I shrug. “Maybe it was in his memorabilia by mistake. I don’t know.”
“Well, I made some calls to some friends who worked on the case for Scotland Yard. Found out three out of four of them have died, God rest their souls. But my old friend Ted and I, we cooperated on cases for 15 years. Well, we got together for a drink and I told him about the memo. I didn’t tell him who had it or how I’d seen it. Anyway, Ted looked nervous, really nervous. Then he broke down and told me that things had gotten so heated over Prince Albert’s death, that Margery’s whole family received death threats.”
I sigh again. That doesn’t surprise me. Hidden behind their computers, people willy-nilly send out crazy, sometimes threatening messages. I heard the other day some actress received a death threat for tweeting in favor of her alma mater’s hockey team. Don’t even get me started about the hateful reviews people leave about my biographies on online sites.
Yeah, it’s easy to imagine that Margery and her family received death threats.
“Anyway, after Margery committed suicide and her parents died from serious bouts of cancer that were probably brought on by stress, Ted said he was assigned to put Margery’s sister in
a program.”
“A program?”
“Yes, a program. Something like a witness relocation program. That is, the sister was given a completely new identity and relocated to…” She motions at the piece of paper she has just handed me.
I open it and read aloud, “564 High Street, Portstewart.”
“That’s right. She was given a house and a new identity. I asked Ted for her new name, but he said he never knew that part --he was just the one who found her and purchased a house for her. But the name she chose after she moved to Northern Ireland was only known to those who reissued her documents. Ted only told me this when I informed him it was the Prince who was searching for Margery --Ted felt distraught about that. If Margery told anybody what happened, it would have been her sister. But this information is confidential. I must have your word on that. It is to be kept between you, me, Ted and, of course, the Prince.”
I agree wholeheartedly and two minutes later I shut the door behind Margaret, scrambling for my cell phone.
“Lizzie, how are you?” the voice at the other end asks.
Chapter 16
I’m not sure if we are the happiest two people to ever go on a road trip. It has taken the Prince a week to get out of all his charity engagements. He told everyone at Buckingham he wasn’t feeling well and asked to take a mini-break away from the crowds while recovering. That didn’t go over well with his mother, who wanted him in bed at Buckingham while he recovered.

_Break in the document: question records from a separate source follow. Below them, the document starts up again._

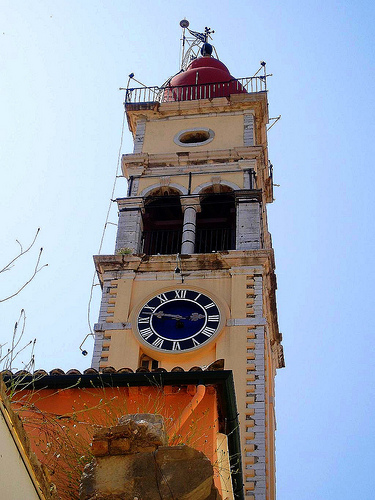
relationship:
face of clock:
[149, 302, 205, 338] [135, 286, 220, 352]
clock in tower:
[135, 286, 220, 352] [84, 16, 283, 498]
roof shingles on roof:
[167, 365, 200, 375] [77, 351, 237, 434]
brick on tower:
[245, 270, 266, 287] [84, 16, 283, 498]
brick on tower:
[245, 288, 265, 298] [84, 16, 283, 498]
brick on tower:
[246, 334, 268, 346] [84, 16, 283, 498]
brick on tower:
[241, 398, 268, 413] [84, 16, 283, 498]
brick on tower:
[241, 460, 267, 471] [84, 16, 283, 498]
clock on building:
[135, 286, 220, 352] [3, 17, 294, 497]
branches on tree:
[2, 229, 161, 499] [2, 215, 98, 495]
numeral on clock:
[166, 335, 184, 352] [135, 286, 220, 352]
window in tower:
[176, 123, 211, 150] [84, 16, 283, 498]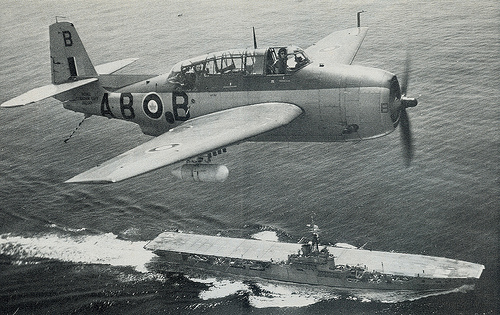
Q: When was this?
A: Daytime.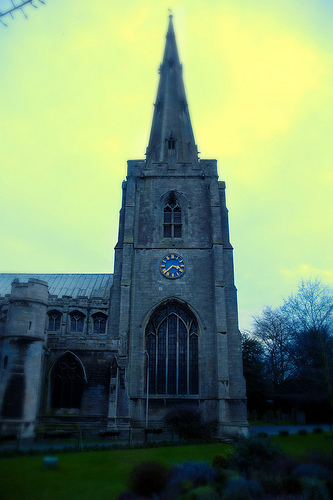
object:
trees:
[240, 333, 269, 424]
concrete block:
[128, 398, 146, 423]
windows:
[163, 221, 173, 239]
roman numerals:
[160, 262, 166, 269]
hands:
[162, 263, 174, 276]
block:
[214, 285, 228, 333]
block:
[119, 241, 135, 289]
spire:
[144, 9, 200, 172]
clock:
[157, 249, 186, 282]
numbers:
[170, 253, 174, 261]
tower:
[105, 9, 251, 448]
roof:
[0, 272, 114, 307]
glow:
[0, 0, 333, 344]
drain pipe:
[145, 349, 150, 428]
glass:
[166, 313, 178, 396]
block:
[216, 332, 229, 381]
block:
[211, 242, 225, 287]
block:
[209, 205, 223, 250]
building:
[0, 14, 251, 440]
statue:
[164, 5, 177, 16]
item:
[41, 456, 59, 470]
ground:
[0, 414, 333, 499]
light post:
[145, 348, 150, 430]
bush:
[120, 458, 171, 500]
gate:
[0, 417, 181, 457]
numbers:
[171, 273, 174, 279]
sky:
[0, 0, 333, 362]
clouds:
[0, 0, 333, 354]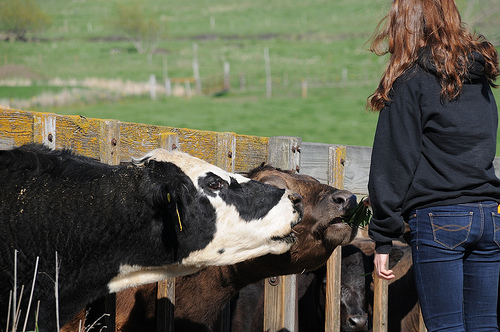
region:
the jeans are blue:
[432, 223, 495, 306]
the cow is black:
[52, 172, 277, 238]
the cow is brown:
[313, 172, 353, 238]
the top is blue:
[398, 104, 483, 176]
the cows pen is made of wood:
[97, 126, 242, 163]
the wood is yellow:
[68, 133, 154, 150]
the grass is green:
[242, 104, 339, 118]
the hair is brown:
[427, 57, 470, 83]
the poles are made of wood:
[231, 55, 293, 77]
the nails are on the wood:
[105, 140, 130, 148]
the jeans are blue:
[409, 198, 499, 330]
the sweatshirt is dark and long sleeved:
[366, 40, 496, 253]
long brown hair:
[366, 0, 494, 107]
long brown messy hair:
[367, 0, 493, 111]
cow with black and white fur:
[0, 140, 301, 328]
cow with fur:
[0, 141, 301, 327]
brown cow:
[175, 165, 360, 330]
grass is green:
[0, 0, 496, 162]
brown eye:
[207, 177, 218, 188]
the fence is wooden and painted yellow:
[0, 108, 389, 329]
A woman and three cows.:
[10, 8, 497, 313]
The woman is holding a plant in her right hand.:
[324, 2, 499, 329]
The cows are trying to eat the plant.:
[107, 101, 452, 319]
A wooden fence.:
[5, 96, 437, 330]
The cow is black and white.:
[16, 132, 306, 320]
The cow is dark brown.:
[173, 143, 365, 328]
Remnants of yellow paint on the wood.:
[12, 92, 257, 164]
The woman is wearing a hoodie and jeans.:
[376, 11, 498, 328]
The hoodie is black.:
[366, 46, 498, 211]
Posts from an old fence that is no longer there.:
[111, 37, 336, 112]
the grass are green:
[14, 5, 364, 136]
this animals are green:
[12, 145, 389, 312]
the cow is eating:
[315, 173, 382, 275]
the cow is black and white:
[8, 138, 306, 329]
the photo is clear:
[5, 1, 499, 323]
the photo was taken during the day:
[8, 7, 497, 327]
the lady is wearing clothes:
[365, 5, 499, 327]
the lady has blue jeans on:
[408, 207, 498, 330]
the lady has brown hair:
[348, 5, 499, 117]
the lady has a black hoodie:
[353, 39, 497, 225]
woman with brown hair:
[392, 12, 497, 330]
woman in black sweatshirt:
[386, 1, 480, 283]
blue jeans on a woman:
[399, 148, 488, 324]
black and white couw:
[8, 132, 298, 319]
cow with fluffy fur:
[10, 134, 310, 330]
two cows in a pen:
[5, 139, 318, 330]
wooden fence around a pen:
[19, 94, 346, 330]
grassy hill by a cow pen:
[51, 13, 442, 179]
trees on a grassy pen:
[15, 12, 310, 104]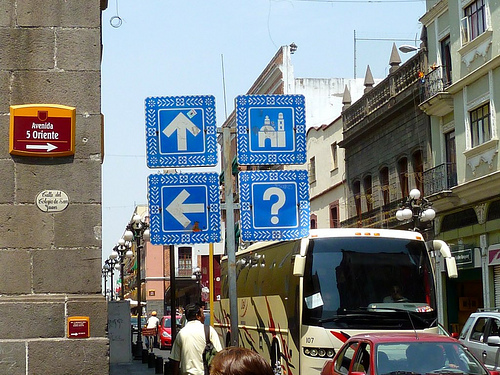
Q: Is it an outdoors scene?
A: Yes, it is outdoors.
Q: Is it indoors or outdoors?
A: It is outdoors.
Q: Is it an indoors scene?
A: No, it is outdoors.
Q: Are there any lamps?
A: Yes, there is a lamp.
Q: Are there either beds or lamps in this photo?
A: Yes, there is a lamp.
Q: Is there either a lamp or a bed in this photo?
A: Yes, there is a lamp.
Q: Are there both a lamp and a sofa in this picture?
A: No, there is a lamp but no sofas.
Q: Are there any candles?
A: No, there are no candles.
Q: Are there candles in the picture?
A: No, there are no candles.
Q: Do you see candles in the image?
A: No, there are no candles.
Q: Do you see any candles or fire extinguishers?
A: No, there are no candles or fire extinguishers.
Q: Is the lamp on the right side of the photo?
A: Yes, the lamp is on the right of the image.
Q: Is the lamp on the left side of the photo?
A: No, the lamp is on the right of the image.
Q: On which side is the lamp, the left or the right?
A: The lamp is on the right of the image.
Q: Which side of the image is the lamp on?
A: The lamp is on the right of the image.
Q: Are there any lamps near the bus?
A: Yes, there is a lamp near the bus.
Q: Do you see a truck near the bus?
A: No, there is a lamp near the bus.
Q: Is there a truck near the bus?
A: No, there is a lamp near the bus.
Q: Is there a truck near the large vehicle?
A: No, there is a lamp near the bus.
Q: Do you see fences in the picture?
A: No, there are no fences.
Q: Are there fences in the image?
A: No, there are no fences.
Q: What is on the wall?
A: The sign is on the wall.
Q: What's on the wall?
A: The sign is on the wall.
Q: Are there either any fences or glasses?
A: No, there are no fences or glasses.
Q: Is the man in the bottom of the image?
A: Yes, the man is in the bottom of the image.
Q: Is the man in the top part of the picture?
A: No, the man is in the bottom of the image.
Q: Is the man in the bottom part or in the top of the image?
A: The man is in the bottom of the image.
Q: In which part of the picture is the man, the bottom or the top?
A: The man is in the bottom of the image.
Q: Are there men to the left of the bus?
A: Yes, there is a man to the left of the bus.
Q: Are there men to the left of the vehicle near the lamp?
A: Yes, there is a man to the left of the bus.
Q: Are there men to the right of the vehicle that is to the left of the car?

“What will people think if you miss the National Breast Cancer Society Gala and go gallivanting off around the countryside.”
“I won’t be gallivanting. I’ll be resting, at a friend’s house in peaceful Scotland,” he told her, and sealed the deal by getting one of his old buddies from Eton to call his mother and assure her that “Alex will be fine, he’s staying with us in Oban, and we’re just having a few quiet days. Not to worry, your Royal Highness, nobody will ever know he’s here. He can get as much rest and relaxation as he needs.”